The film is named “La Strada,” for the road which its leads find themselves traveling without a heading. The circus strongman Zampano (Anthony Quinn) buys Masina’s Gelsomina from her mother on a postwar Italian coastline. He will refer to her as his wife and make her work in his performances, in which he demonstrates his great pectoral muscles and lung capacity; she will develop her own skills in comedy, music, and dance along the way.
There is a deep intellectual satisfaction to the kind of film Federico Fellini has created with La Strada. For the film is simultaneously a Neorealist Italian melodrama on poverty, a psychological study of a man who cannot handle his own violence and consumption, a morality tale questioning what one does when they feel desperate and taunted, and a feminist smackdown of the patriarchy. Its characters simultaneously exist as their own agents and reflections of the psychology of its stars, and the dreamlike nature of Fellini’s later 8 1/2 already exists in the symbology of its supporting cast.
Each thematic element comes to a head in the character of Il Mato, a would-be circus artist played by Richard Basehart. His character is really cruel, psychologically toying with anyone he happens to engage in conversation. He sets the two leads on opposite trajectories, and the falsehood of his nature is everyone’s downfall.

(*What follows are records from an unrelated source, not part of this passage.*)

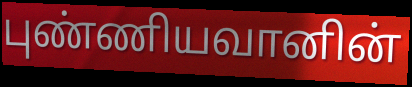
புண்ணியவானின்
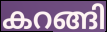
കറങ്ങി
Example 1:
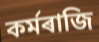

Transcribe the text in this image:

কৰ্মৰাজি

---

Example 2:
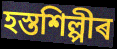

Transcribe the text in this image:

হস্তশিল্পীৰ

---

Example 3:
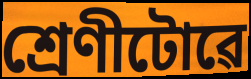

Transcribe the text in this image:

শ্ৰেণীটোৱে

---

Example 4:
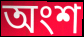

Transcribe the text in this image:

অংশ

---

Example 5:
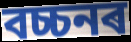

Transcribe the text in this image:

বচ্চনৰ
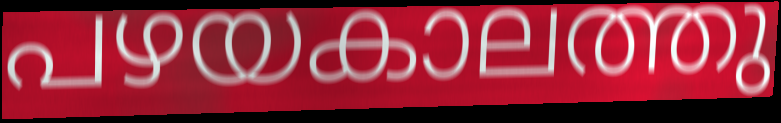
പഴയകാലത്തു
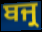
ਬਜ੍ਰ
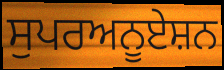
ਸੁਪਰਅਨੂਏਸ਼ਨ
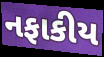
નફાકીય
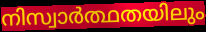
നിസ്വാർത്ഥതയിലും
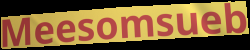
Meesomsueb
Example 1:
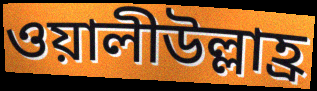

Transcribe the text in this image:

ওয়ালীউল্লাহ্র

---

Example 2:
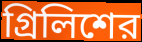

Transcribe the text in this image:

গ্রিলিশের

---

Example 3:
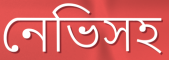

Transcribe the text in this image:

নেভিসহ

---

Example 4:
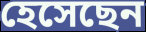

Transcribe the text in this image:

হেসেছেন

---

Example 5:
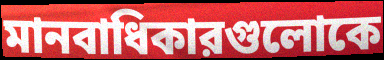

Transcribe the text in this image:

মানবাধিকারগুলোকে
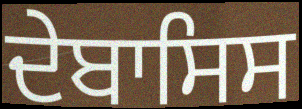
ਦੇਬਾਸਿਸ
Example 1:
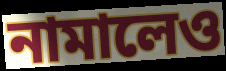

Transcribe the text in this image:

নামালেও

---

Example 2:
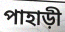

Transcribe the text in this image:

পাহাড়ী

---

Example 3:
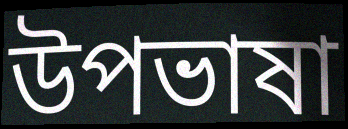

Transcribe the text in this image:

উপভাষা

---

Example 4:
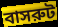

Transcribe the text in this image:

বাসরুট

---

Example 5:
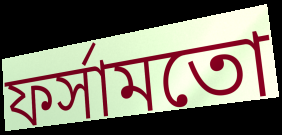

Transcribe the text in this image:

ফর্সামতো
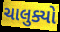
ચાલુક્યો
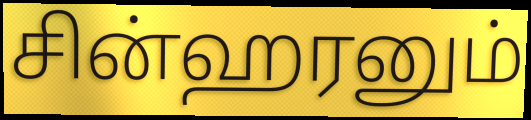
சின்ஹரனும்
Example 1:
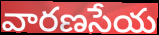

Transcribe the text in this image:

వారణసేయ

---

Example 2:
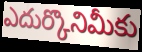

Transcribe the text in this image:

ఎదుర్కొనిమీకు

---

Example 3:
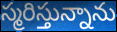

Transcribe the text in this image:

స్మరిస్తున్నాను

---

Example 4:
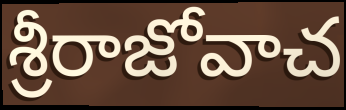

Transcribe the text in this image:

శ్రీరాజోవాచ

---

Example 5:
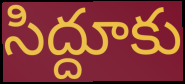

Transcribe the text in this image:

సిద్దూకు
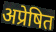
अप्रेषित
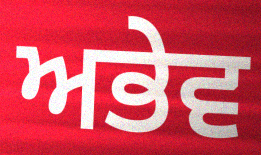
ਅਭੇਵ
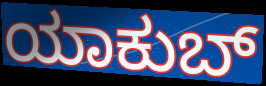
ಯಾಕುಬ್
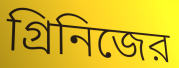
গ্রিনিজের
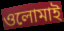
ওলোমাই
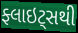
ફ્લાઇટ્સથી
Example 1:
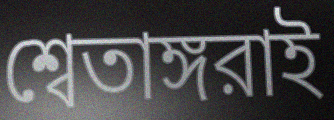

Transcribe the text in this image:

শ্বেতাঙ্গরাই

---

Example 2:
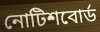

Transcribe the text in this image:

নোটিশবোর্ড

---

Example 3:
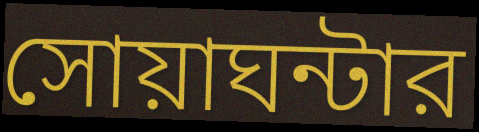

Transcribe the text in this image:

সোয়াঘন্টার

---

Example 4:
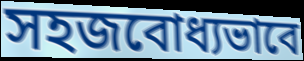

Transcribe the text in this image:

সহজবোধ্যভাবে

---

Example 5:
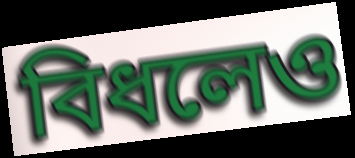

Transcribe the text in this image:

বিধলেও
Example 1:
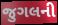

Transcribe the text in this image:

જુગલની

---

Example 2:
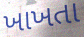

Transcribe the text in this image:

ખાખતા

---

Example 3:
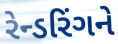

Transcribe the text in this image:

રેન્ડરિંગને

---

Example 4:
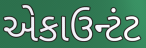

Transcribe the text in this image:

એકાઉન્ટંટ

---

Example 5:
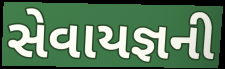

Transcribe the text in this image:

સેવાયજ્ઞની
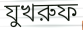
যুখরুফ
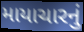
માયાચારનું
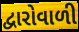
દ્વારોવાળી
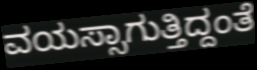
ವಯಸ್ಸಾಗುತ್ತಿದ್ದಂತೆ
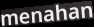
menahan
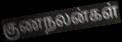
குணநலன்கள்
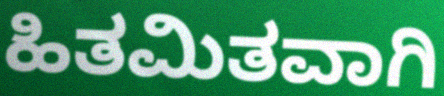
ಹಿತಮಿತವಾಗಿ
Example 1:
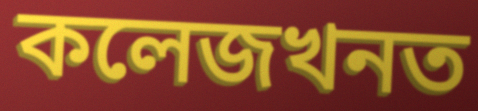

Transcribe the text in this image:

কলেজখনত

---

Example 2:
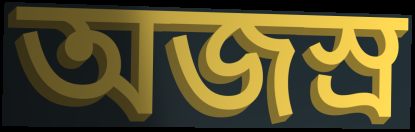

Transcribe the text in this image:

অজস্ৰ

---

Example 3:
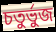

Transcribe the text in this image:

চতুৰ্ভুজ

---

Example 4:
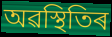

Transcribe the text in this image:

অৱস্থিতিৰ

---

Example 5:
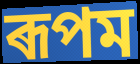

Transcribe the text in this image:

ৰূপম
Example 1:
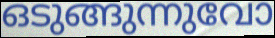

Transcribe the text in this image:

ഒടുങ്ങുന്നുവോ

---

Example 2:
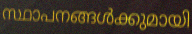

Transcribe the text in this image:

സ്ഥാപനങ്ങൾക്കുമായി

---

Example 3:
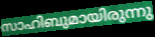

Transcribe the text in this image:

സാഹിബുമായിരുന്നു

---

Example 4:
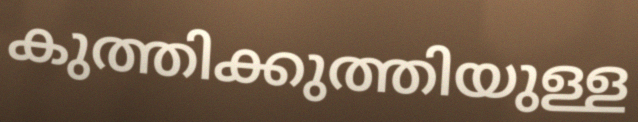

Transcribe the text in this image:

കുത്തിക്കുത്തിയുള്ള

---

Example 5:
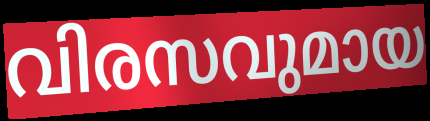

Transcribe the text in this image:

വിരസവുമായ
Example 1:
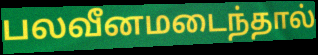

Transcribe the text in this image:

பலவீனமடைந்தால்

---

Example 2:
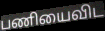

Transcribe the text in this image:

பணியைவிட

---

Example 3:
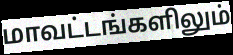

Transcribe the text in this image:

மாவட்டங்களிலும்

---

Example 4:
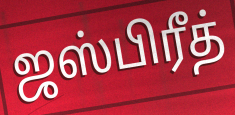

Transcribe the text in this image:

ஜஸ்பிரீத்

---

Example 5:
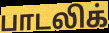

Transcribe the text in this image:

பாடலிக்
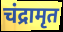
चंद्रामृत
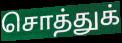
சொத்துக்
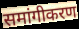
समांगीकरण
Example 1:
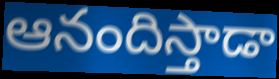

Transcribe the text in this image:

ఆనందిస్తాడా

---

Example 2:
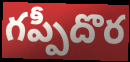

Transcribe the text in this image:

గప్పీదొర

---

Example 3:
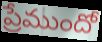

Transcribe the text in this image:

ప్రేముందో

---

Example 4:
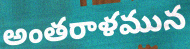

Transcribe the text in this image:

అంతరాళమున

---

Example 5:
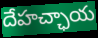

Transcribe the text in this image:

దేహచ్ఛాయ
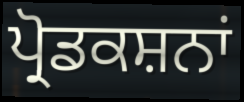
ਪ੍ਰੋਡਕਸ਼ਨਾਂ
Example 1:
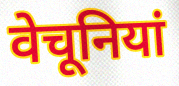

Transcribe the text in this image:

वेचूनियां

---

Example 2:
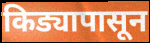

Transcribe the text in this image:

किड्यापासून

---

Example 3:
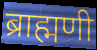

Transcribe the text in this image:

ब्राह्मणी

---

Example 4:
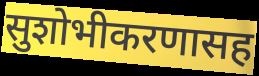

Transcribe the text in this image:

सुशोभीकरणासह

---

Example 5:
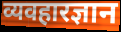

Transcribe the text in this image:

व्यवहारज्ञान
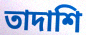
তাদাশি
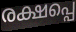
രക്ഷപ്പെ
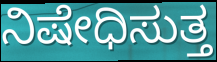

It is no surprise to say this is a great film; it exists as a hallmark of foreign cinema. Yet Ebert, who champions La Dolce Vita and 8 1/2, may have set this film back by taking it too literally. We are told that Gelsomina has “turned out strange,” but he assumes this to mean she is in some way retarded. As I suggested at the beginning, I think Gelsomina is instead a very complex character, one who has little place in the world of poverty and vagabondism that its characters populate, but not a character who is truly as useless as she’d like to believe.
Perhaps my boldest claim? Zampano, who is credited as having a revelation at the end of the film, has almost no revelation at all. He, I believe, is still the same pitiful, misanthropic man he began the film portraying; he simply has taken steps too far one or two too many times, and now, staring at the carnage and abyss of his past, he is overwhelmed. This interpretation captures reality and my imagination.